When a line in the material contains the word "http", copy it.

┏━━

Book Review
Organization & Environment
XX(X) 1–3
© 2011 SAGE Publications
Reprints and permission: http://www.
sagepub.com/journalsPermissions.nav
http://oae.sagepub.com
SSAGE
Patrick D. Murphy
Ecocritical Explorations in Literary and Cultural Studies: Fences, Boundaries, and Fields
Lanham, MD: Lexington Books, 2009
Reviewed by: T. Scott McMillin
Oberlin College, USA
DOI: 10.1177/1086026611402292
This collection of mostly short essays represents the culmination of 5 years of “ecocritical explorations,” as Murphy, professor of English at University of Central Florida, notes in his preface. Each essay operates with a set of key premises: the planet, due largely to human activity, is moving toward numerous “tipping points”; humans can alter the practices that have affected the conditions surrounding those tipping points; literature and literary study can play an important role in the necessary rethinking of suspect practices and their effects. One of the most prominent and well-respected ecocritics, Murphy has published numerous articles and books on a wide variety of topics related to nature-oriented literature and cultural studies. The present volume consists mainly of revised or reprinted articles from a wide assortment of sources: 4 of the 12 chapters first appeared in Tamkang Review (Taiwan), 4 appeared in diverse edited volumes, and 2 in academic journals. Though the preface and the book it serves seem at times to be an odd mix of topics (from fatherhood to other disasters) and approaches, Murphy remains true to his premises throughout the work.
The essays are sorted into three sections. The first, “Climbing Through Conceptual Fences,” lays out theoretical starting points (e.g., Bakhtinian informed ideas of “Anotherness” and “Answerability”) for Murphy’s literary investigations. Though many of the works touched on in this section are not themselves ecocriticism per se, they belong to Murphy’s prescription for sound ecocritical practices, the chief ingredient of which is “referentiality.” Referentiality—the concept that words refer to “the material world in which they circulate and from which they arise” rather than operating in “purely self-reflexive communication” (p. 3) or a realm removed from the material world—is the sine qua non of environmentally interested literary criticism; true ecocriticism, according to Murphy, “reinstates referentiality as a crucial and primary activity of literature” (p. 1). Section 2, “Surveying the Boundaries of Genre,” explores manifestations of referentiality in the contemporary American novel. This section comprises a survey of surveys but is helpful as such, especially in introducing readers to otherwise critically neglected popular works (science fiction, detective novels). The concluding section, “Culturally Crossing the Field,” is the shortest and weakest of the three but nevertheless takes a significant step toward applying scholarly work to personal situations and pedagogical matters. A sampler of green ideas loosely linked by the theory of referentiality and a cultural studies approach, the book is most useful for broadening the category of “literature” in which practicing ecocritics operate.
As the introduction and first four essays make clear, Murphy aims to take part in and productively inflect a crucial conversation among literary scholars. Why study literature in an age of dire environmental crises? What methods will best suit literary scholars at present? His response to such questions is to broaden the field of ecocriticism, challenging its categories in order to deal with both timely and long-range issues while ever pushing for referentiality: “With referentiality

┗━━

• **Exercise result**:
Reprints and permission: http://www.
http://oae.sagepub.com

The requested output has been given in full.